Extracted page text data -
-----
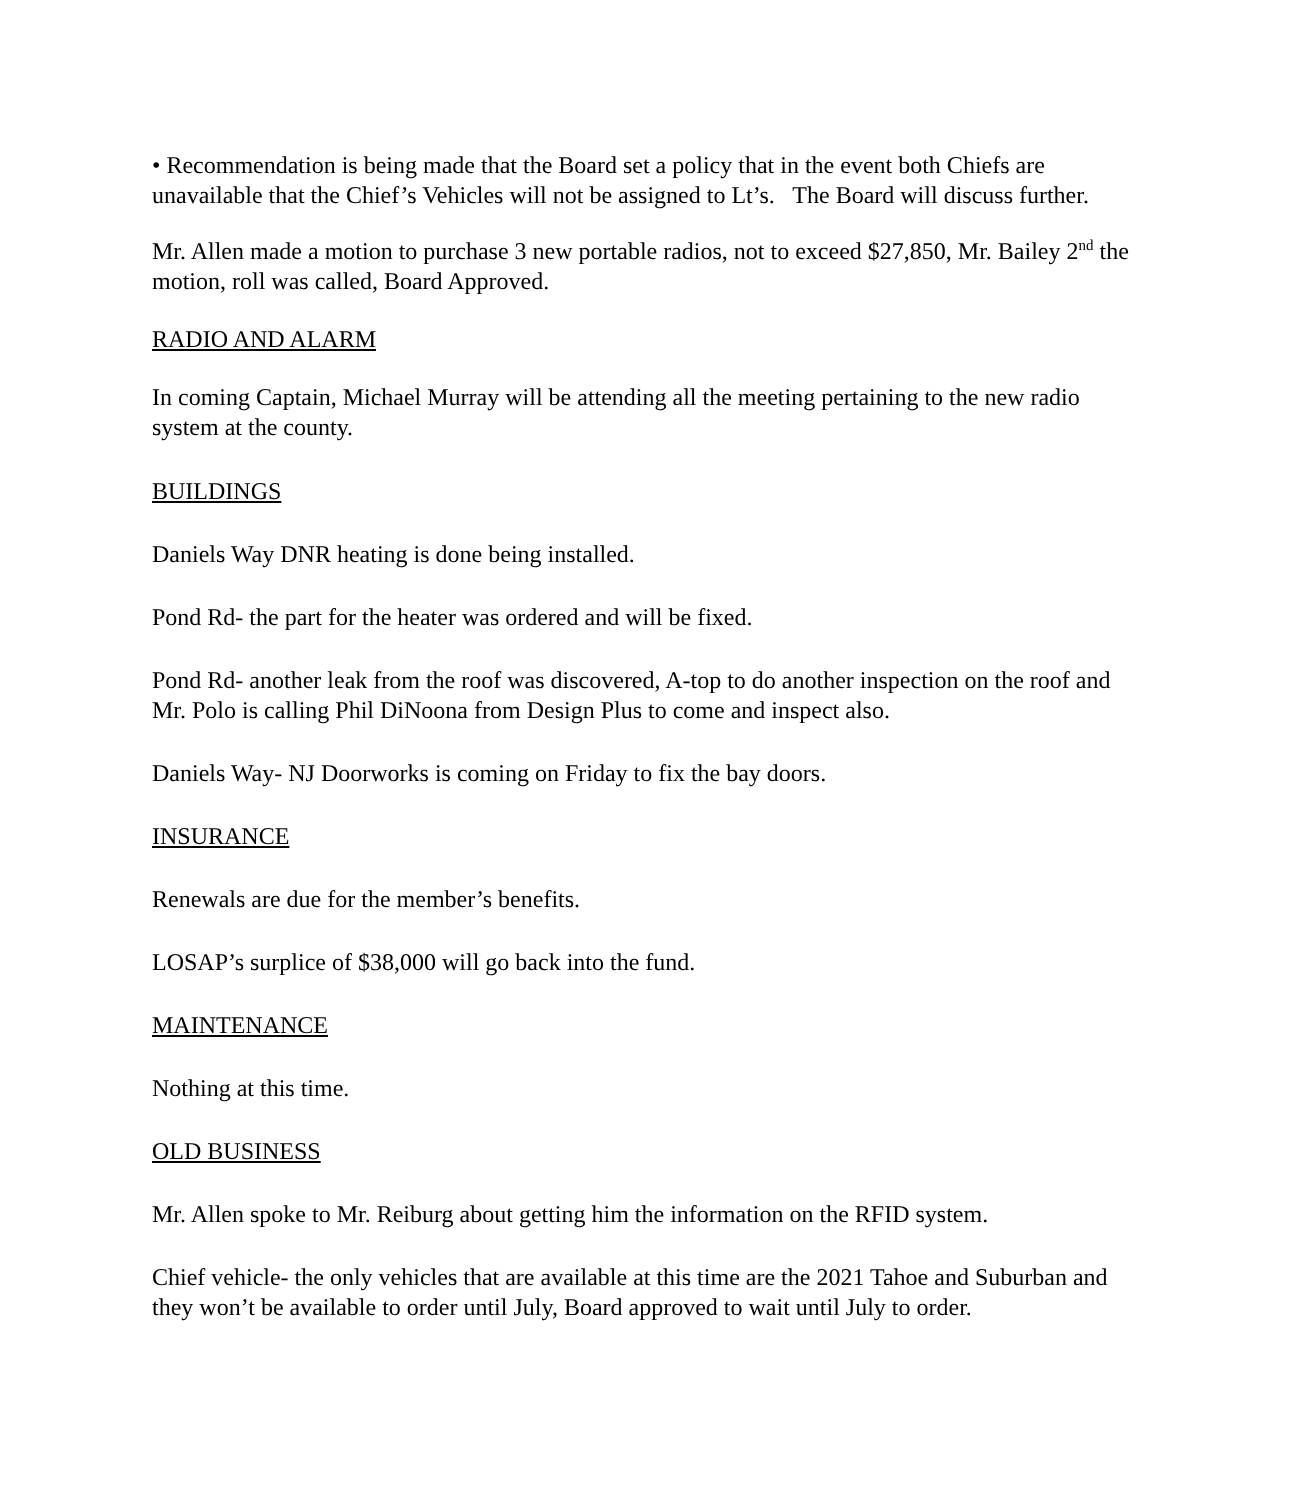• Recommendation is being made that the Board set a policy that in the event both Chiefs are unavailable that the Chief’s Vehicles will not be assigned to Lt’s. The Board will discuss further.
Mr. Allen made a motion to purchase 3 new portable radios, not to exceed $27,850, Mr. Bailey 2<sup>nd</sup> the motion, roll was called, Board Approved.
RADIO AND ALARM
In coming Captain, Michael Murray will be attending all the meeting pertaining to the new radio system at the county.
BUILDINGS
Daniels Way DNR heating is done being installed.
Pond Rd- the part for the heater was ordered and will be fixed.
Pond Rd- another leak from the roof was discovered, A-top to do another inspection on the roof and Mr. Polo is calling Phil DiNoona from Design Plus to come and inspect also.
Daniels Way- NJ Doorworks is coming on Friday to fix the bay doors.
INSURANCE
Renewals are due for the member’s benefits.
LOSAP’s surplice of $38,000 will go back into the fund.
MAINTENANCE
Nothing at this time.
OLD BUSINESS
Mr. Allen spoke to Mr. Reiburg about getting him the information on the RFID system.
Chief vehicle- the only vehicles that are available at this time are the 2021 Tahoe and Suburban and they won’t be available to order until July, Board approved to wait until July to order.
-----
What the task asks - Skipping the pictures, transcribe each line above exactly as it appears.

Answer for this exercise -
• Recommendation is being made that the Board set a policy that in the event both Chiefs are unavailable that the Chief’s Vehicles will not be assigned to Lt’s. The Board will discuss further.
Mr. Allen made a motion to purchase 3 new portable radios, not to exceed $27,850, Mr. Bailey 2<sup>nd</sup> the motion, roll was called, Board Approved.
RADIO AND ALARM
In coming Captain, Michael Murray will be attending all the meeting pertaining to the new radio system at the county.
BUILDINGS
Daniels Way DNR heating is done being installed.
Pond Rd- the part for the heater was ordered and will be fixed.
Pond Rd- another leak from the roof was discovered, A-top to do another inspection on the roof and Mr. Polo is calling Phil DiNoona from Design Plus to come and inspect also.
Daniels Way- NJ Doorworks is coming on Friday to fix the bay doors.
INSURANCE
Renewals are due for the member’s benefits.
LOSAP’s surplice of $38,000 will go back into the fund.
MAINTENANCE
Nothing at this time.
OLD BUSINESS
Mr. Allen spoke to Mr. Reiburg about getting him the information on the RFID system.
Chief vehicle- the only vehicles that are available at this time are the 2021 Tahoe and Suburban and they won’t be available to order until July, Board approved to wait until July to order.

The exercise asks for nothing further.